→ **MATERIAL PROVIDED**:
= = = = = = =
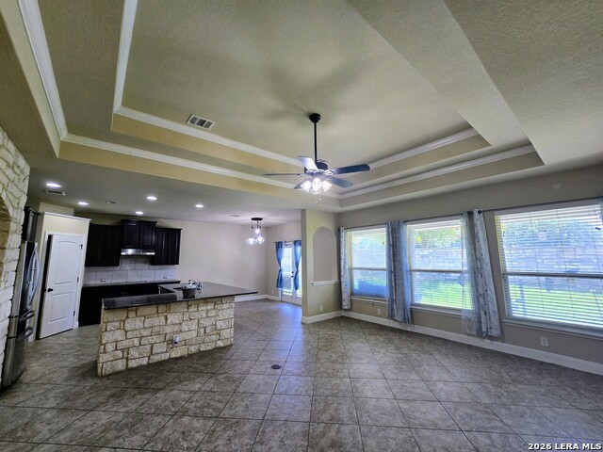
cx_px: 302
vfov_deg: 89.9
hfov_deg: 106.2
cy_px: 226
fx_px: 226
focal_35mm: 13
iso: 100
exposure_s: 1/60
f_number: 2.2
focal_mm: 2.2
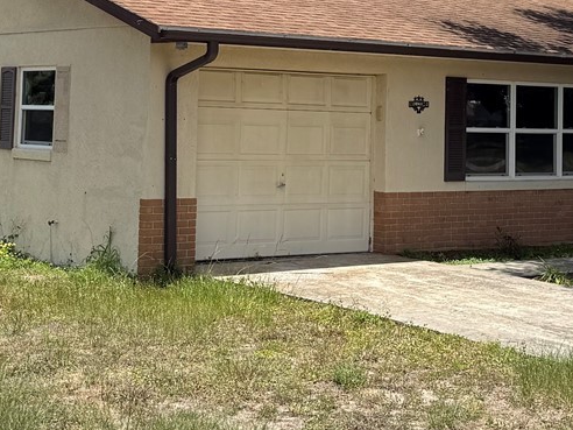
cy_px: 27
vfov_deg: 18.5
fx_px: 1291
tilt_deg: +4.4
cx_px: 291
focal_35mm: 78
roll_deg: -1.9
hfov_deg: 25.0
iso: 80
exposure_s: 1/4405
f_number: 1.78
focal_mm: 6.76
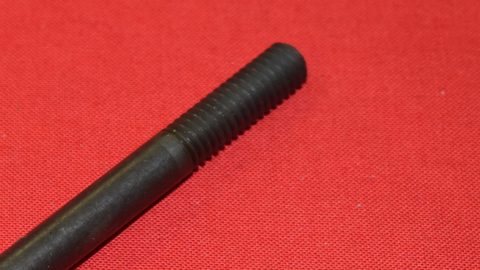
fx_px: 2151
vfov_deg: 7.2
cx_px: 75
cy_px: 270
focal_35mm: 169
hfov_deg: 12.7
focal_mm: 55
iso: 800
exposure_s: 1/60
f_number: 5.6
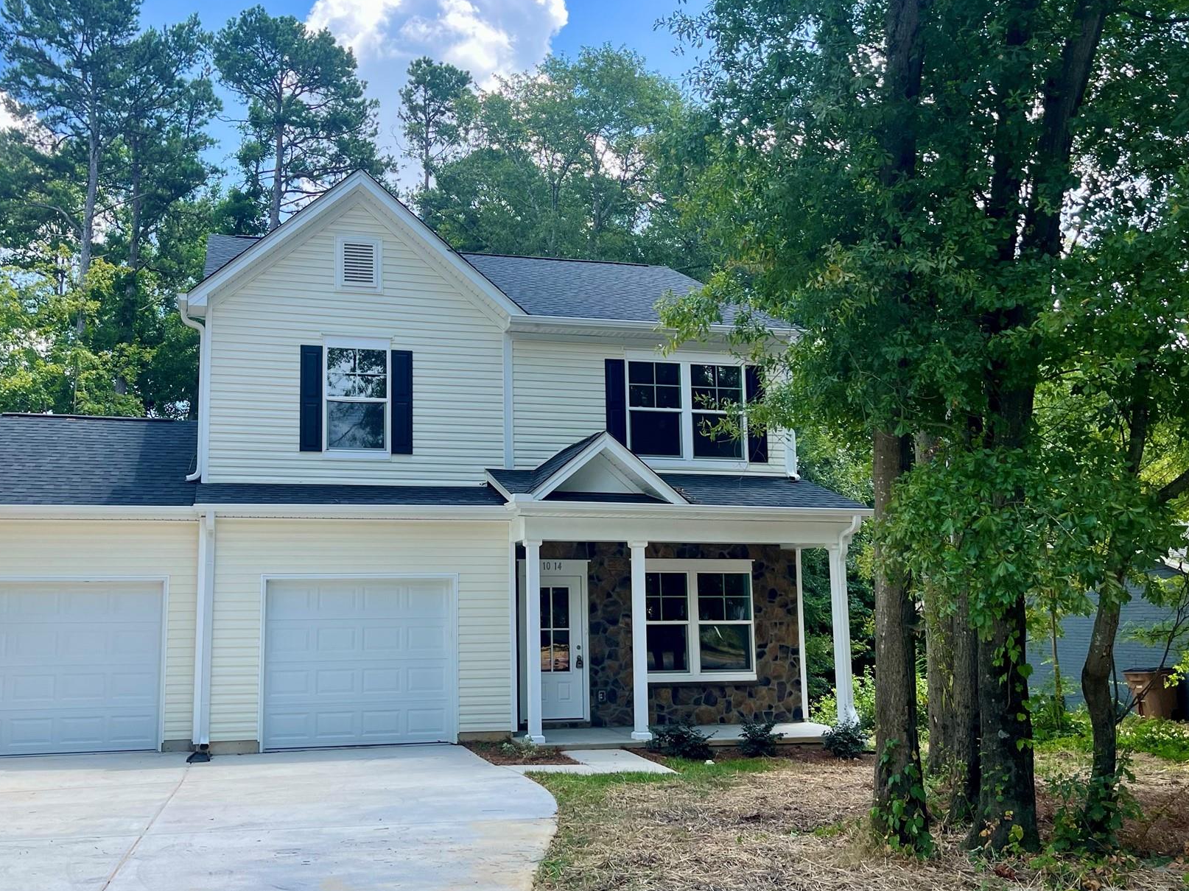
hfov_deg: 55.1
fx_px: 1133
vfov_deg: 42.9
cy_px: 460
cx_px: 496
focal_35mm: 33
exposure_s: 1/992
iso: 50
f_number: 1.6
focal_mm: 5.1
= = = = = = =
→ **YOUR INSTRUCTIONS**: Please transcribe, with no additions, the lines starting at the one that contains "fx_px: 1291" and running through the last line of the entries, inclusive. Leave the pictures out.

→ **EXERCISE RESPONSE**:
fx_px: 1291
tilt_deg: +4.4
cx_px: 291
focal_35mm: 78
roll_deg: -1.9
hfov_deg: 25.0
iso: 80
exposure_s: 1/4405
f_number: 1.78
focal_mm: 6.76
fx_px: 2151
vfov_deg: 7.2
cx_px: 75
cy_px: 270
focal_35mm: 169
hfov_deg: 12.7
focal_mm: 55
iso: 800
exposure_s: 1/60
f_number: 5.6
hfov_deg: 55.1
fx_px: 1133
vfov_deg: 42.9
cy_px: 460
cx_px: 496
focal_35mm: 33
exposure_s: 1/992
iso: 50
f_number: 1.6
focal_mm: 5.1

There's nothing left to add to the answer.